Umbilical cord blood samples were collected from newborns of HAE-C1INH patients and analyzed prior to biobanking. C1INH functional and antigenic levels, as well as complement components (C3, C4, C1q, CH50) were measured using standardized laboratory techniques, including nephelometry and ELISA-based assays. All diagnoses were confirmed by genetic testing. Results were documented in our comprehensive clinical–laboratory registry, which served as the data source in this study.

From the 16 umbilical cord blood samples (14 families, 4 males, 12 females), 12 supported the diagnosis of HAE (11 HAE-C1INH-Type1 and 1 HAE-C1INH-Type2), and four ruled it out. All HAE-C1INH-Type1 newborns had C1INH concentration levels below 0.15 g/L, well under the normal range (0.21-0.39 g/L). Nine HAE-C1INH-Type1 patients, whose mothers received STP, fell under the normal range as well. C1INH functional activity was below 50% in all HAE-C1INH patients, while it was above 75% in healthy controls, well within the normal range (70-110%). Both C3 and C4 levels were reduced (C3 mean 0.75 g/L; C4 mean 0.09 g/L), with all HAE-C1INH patients and half of the healthy controls below the normal range. Total complement levels were reduced in 9 HAE-C1INH patients (mean: 38.29 CH50/mL), while healthy patients had normal values. C1q levels were markedly below the reference range in all newborns tested (mean: 70.73 mg/L).
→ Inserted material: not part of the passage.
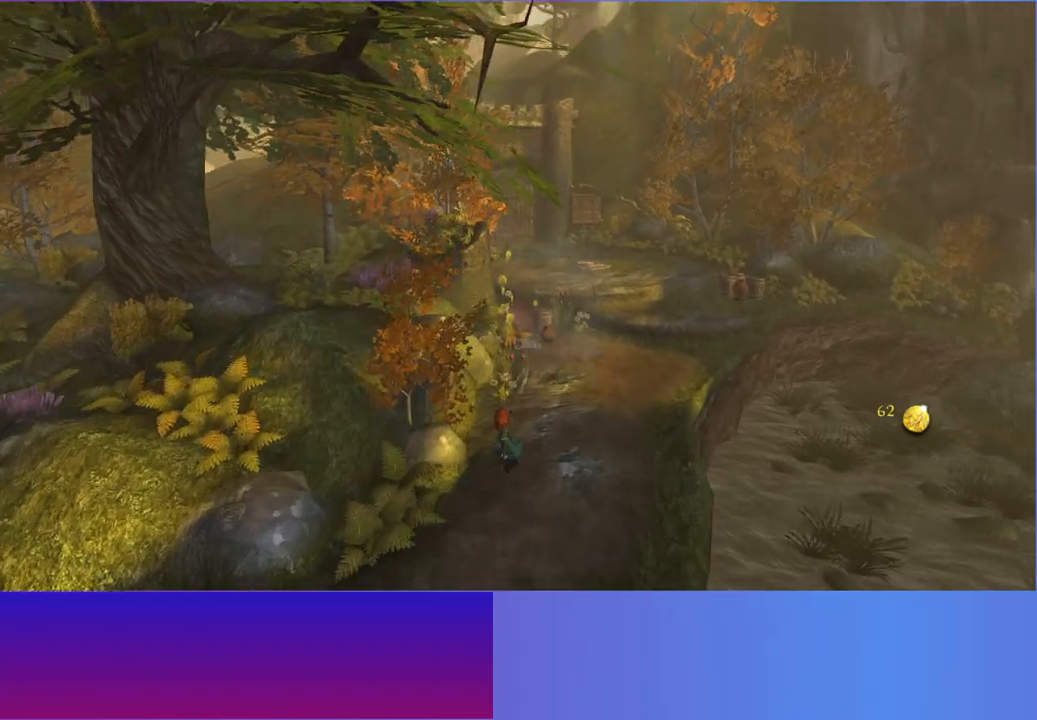
{"dt_ms": 500, "buttons": [], "left_stick": "up", "right_stick": "up-right", "events": [[417, "right_stick", "up-right"]]}
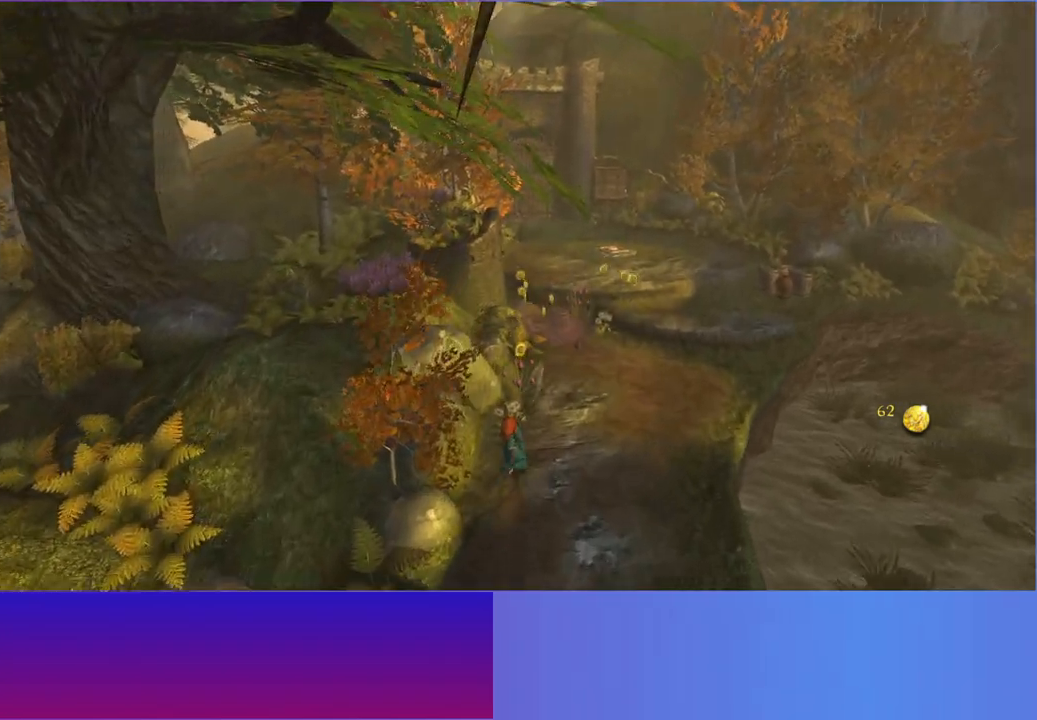
{"dt_ms": 500, "buttons": [], "left_stick": "up", "right_stick": "up-right", "events": []}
HAE-C1INH-Type1 patients exhibited reduced C1INH concentration, C1INH function, C3, C4, C1q, and CH50 values. C1INH functional activity emerged as the most reliable diagnostic marker. Our findings also support that C1INH does not cross the placenta, indicating that maternal STP has no quantifiable effect on neonates, highlighting the need for cautious peripartum management and early postnatal evaluation.